The incidence data provides the cheap viagra on internet resources College, Public Health England (PHE) and the Department of Health with early warning of changes in the incidence of common illnesses presenting to general practice surgeries, particularly important for illnesses such as influenza like-illness and incidence rates for acute illnesses, as detailed in the RCGP’s weekly Communicable and Respiratory Disease Report for England.
As a RCGP Research Ready practice, you are welcome to become involved in RCGP RSC surveillance and research projects. Our best known activity is surveillance for influenza, which provides Public Health England (PHE) valuable information about any impending flu epidemic, and about the coverage and effectiveness of UK vaccination programmes.
How to become a research ready practice?
We are looking to recruit new practices for:
- The flu surveillance programme, particularly in areas where the new childhood intranasal flu vaccination pilots are being conducted (Live attenuated influenza vaccine (LAIV) pilot areas); and
- Practices in the northwest of England who might also join an infectious intestinal disease (IID) surveillance programme.
However, although this is our immediate need the RCGP RSC’s activities are broader than this. Over time there will be the opportunity to participate in a range of exciting and http://www.orpheusfoundation.com/cialis-order-no-prescription interesting project and programmes.
Why join the network?
In participating in the RSC network, your practice would be making a valuable contribution to public health and to research within your College.

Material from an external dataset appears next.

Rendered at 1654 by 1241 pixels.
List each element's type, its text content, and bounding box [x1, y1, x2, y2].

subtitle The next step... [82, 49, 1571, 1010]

The RCGP RSC has been collecting and monitoring statistical health data on conditions as they present to GP practices throughout England for more than 40 years. We are best known for our work on infectious disease, notably respiratory illness, and as stated above influenza in particular.
Current RSC activities are mainly focussed on the development of integrated clinical and virological surveillance, the practical value of which has been demonstrated in relation to influenza, respiratory syncytial virus (RSV) and defining the benefit-risk influenza vaccination. This network uniquely brings together: (1) The computerised medical record, which includes reports of flu-like illnesses; (2) Vaccination history (as far is available in the GP record); and (3) Microbiological samples which inform whether a person truly has the condition in question (most of our surveillance is for flu) or not. This work provides a model for further development of integrated surveillance in other areas of medical care and vaccine preventable diseases, as well as for monitoring antibiotic resistance patterns.

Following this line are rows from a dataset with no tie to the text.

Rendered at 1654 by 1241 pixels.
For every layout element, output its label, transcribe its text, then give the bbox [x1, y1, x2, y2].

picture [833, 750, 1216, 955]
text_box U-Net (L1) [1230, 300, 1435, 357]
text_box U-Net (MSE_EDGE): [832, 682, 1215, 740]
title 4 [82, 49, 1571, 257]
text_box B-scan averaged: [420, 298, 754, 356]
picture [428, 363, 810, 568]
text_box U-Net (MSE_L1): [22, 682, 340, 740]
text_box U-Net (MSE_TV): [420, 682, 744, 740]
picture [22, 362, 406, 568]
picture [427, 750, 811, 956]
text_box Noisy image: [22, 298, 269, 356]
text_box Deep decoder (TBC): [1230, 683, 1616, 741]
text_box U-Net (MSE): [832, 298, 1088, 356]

Our core work is funded by Public Health England, with other research and surveillance conducted in collaboration with a range of research and surveillance organisations some working across Europe. As a contributory practice to the RCGP RSC network, you may, in the future, have the opportunity to participate in new projects, such as the monitoring of vaccination programmes and emergence of antibiotic resistance.
Levels of membership
There are three levels of membership, with the supply of high quality data and guide pfizer viagra for sale active participation in a surveillance scheme being the highest level. The levels of membership are:
- RCGP Research and Surveillance Centre (RSC) Member –Practices providing data, and undergoing data quality (DQ) assessment and we provide practices with individually tailored data quality feedback.
- RCGP Research and Surveillance Centre (RSC) national surveillance data provider (NSDP) member – Practices providing data to one or more of our national surveillance schemes. These practices meet or exceed our data quality requirements for the programmes they are participating in. Members of these practices will have completed the online learning about the network and its role, together with our information governance module. The online learning can be used for appraisal and re-validation.

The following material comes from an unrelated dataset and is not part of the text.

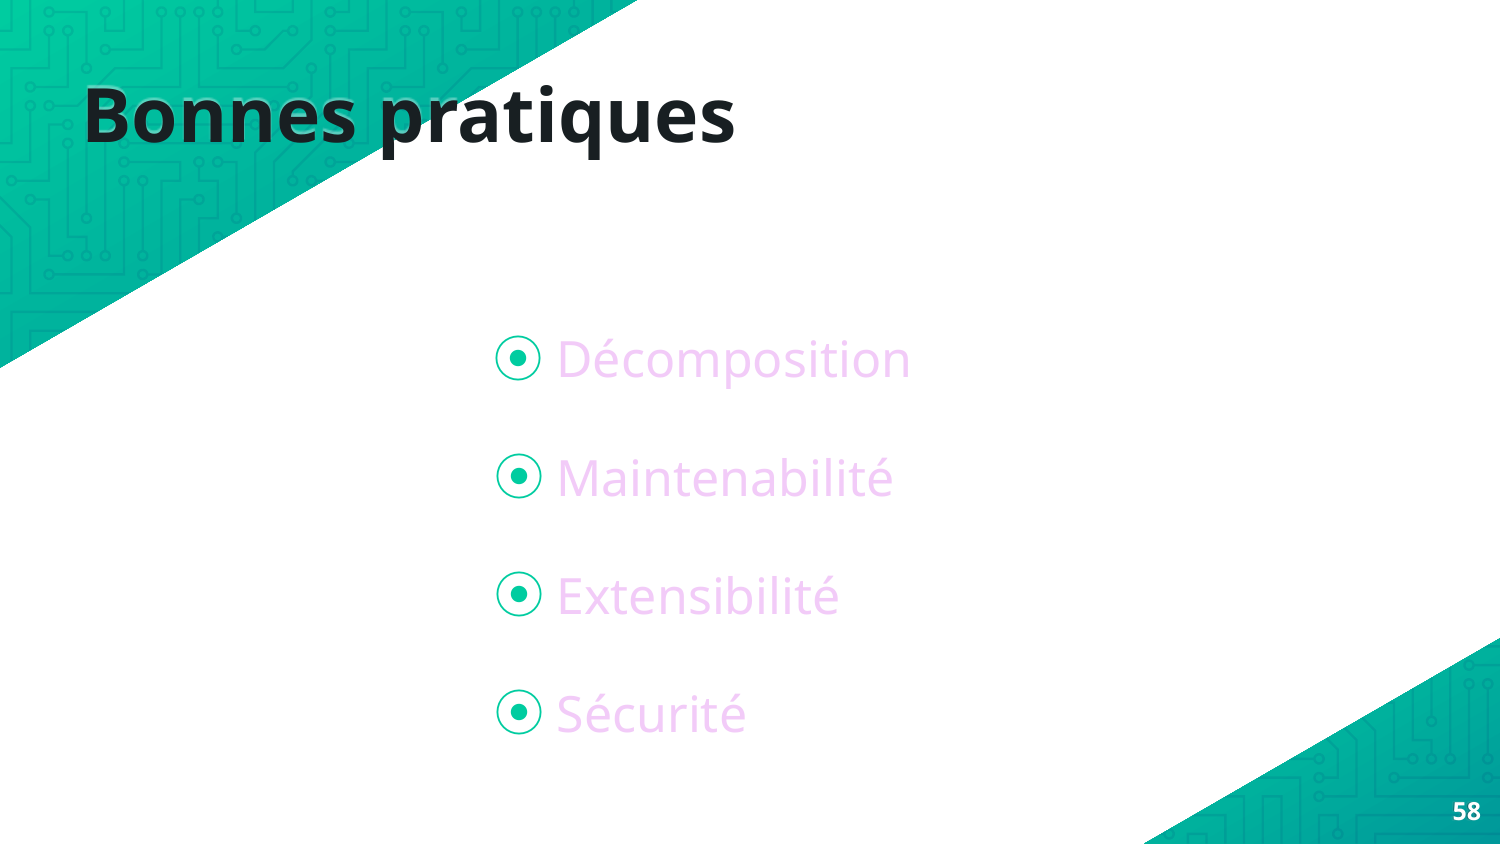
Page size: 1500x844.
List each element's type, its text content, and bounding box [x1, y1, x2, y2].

- Microbiological sample providing practices (MSPP): These practices provide microbiological samples as part of our surveillance programmes, as well as high quality data. Most will be providing nasal and throat swabs (“swabbing practices”) for influenza surveillance; though we also are involved in programmes relating to surveillance for gastrointestinal infectious disease (currently just the northwest of England) and chlamydia resistance. There may, in the near future, may also be a programme looking at antibiotic resistance in urinary tract infection. Members of these programmes will have completed the online learning relevant to the programmes they participate in.